Researchers from the Peter MacCallum Cancer Centre in Melbourne, Australia, have found that a N-methyl-2-pyrrolidone (NMP), a common solvent used in a wide array of industrial and medical products, has cancer-fighting properties. The discovery came about thanks to an observant researcher, and now the solvent is set to be put to the test in a world-first clinical trial on patients with advanced blood cancer.

NMP has long been regarded as a basic, stable and inactive solvent, which led to it being used in everything from paints, fabrics, medical patches and dental barriers. For many years, it has also been used as a solvent for the transportation, storage and delivery of many compounds. This also meant is had been overlooked in the laboratory.

But in 2010, Dr. Jake Shortt from Peter Mac's Gene Regulation Laboratory noticed that pre-clinical models of myeloma, a type of bone marrow cancer that develops from damaged plasma cells, were responding to a control dose of NMP. Enlisting the help of Peter Mac's Haematology Immunology Translational Research Laboratory (HITRL), NMP was found to target a class of gene-regulating proteins and effectively "reprogram" myeloma cells.

"This reprogramming reawakens thousands of genes that have been silenced in the cancer cells, immediately stopping the myeloma cells from growing, while activating the immune system to respond to the cancer," says Dr. Shortt.

The fact that safe levels of NMP in humans are already well established has helped accelerate the research, enabling a phase I clinical trial due to commence later this year to already reach the advanced planning stage.

"We’re at an advantage with this trial because we can immediately start at dosage levels within those recommended under occupational health and safety guidelines," says Professor David Ritchie, co-Head of the HITRL and Chief Investigator of the phase I clinical trial. "It is extremely exciting to have this new insight into NMP, which is comparatively cost-effective and plentiful, compared to novel treatments developed by pharmaceutical companies, and hopefully holds promise for new or improved treatments in other cancer types."

* _WORK INSTRUCTION_: Using the passage on NMP as a possible cancer treatment, decide whether each statement agrees with it. Answer yes or no and quote the deciding words. 1. Dr. Jake Shortt made his observation about NMP in 2010. 2. The phase I trial will begin at doses above occupational health and safety guidelines. 3. The clinical trial will involve patients with advanced blood cancer.

* _DATASET CONTENT_:

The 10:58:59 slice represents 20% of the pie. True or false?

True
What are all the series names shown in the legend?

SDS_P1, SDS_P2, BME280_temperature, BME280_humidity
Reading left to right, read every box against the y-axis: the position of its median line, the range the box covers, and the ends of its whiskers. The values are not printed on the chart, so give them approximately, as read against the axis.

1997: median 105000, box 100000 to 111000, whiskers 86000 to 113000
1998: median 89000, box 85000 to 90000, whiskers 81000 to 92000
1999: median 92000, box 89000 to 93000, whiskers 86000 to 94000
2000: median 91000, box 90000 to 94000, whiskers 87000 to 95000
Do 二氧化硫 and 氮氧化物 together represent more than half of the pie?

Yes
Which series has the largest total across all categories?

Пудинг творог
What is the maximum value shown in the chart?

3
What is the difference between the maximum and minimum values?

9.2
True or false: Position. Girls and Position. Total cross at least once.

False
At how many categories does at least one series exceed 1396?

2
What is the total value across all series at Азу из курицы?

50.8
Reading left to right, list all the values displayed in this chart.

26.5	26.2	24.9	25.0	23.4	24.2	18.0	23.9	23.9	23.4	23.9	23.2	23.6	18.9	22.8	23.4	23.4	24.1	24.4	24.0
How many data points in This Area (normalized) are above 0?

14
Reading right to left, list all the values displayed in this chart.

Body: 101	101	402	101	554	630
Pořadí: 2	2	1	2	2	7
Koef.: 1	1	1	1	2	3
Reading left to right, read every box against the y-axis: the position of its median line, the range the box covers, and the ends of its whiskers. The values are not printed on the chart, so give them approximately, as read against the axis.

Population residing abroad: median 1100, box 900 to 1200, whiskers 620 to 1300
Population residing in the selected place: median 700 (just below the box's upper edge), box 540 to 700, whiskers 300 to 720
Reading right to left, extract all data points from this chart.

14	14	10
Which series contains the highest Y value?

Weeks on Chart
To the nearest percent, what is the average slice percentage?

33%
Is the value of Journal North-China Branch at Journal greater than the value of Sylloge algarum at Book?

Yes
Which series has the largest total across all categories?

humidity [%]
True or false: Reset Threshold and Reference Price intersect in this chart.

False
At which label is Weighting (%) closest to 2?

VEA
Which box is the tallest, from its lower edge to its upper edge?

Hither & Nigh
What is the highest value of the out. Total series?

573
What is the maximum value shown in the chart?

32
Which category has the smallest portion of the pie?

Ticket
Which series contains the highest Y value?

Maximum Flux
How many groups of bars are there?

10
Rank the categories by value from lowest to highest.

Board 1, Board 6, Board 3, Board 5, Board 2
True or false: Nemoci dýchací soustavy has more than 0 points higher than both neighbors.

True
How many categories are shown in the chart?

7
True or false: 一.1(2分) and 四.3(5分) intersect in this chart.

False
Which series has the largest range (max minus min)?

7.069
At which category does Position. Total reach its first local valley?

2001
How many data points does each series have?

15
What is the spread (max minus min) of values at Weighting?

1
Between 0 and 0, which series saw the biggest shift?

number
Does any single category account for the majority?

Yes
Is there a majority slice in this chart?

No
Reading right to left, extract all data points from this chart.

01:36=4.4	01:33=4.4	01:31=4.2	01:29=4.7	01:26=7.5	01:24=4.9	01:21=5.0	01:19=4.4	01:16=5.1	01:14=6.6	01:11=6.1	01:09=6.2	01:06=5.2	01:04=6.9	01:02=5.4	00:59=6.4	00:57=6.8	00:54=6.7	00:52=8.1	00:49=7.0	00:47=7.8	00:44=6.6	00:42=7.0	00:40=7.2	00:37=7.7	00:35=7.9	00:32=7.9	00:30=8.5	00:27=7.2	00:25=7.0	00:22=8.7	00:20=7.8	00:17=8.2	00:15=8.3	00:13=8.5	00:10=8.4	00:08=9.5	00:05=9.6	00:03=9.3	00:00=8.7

* _EXERCISE ANSWER_:
1. Yes: "in 2010, Dr. Jake Shortt from Peter Mac's Gene Regulation Laboratory noticed"
2. No: "we can immediately start at dosage levels within those recommended under occupational health and safety guidelines"
3. Yes: "a world-first clinical trial on patients with advanced blood cancer"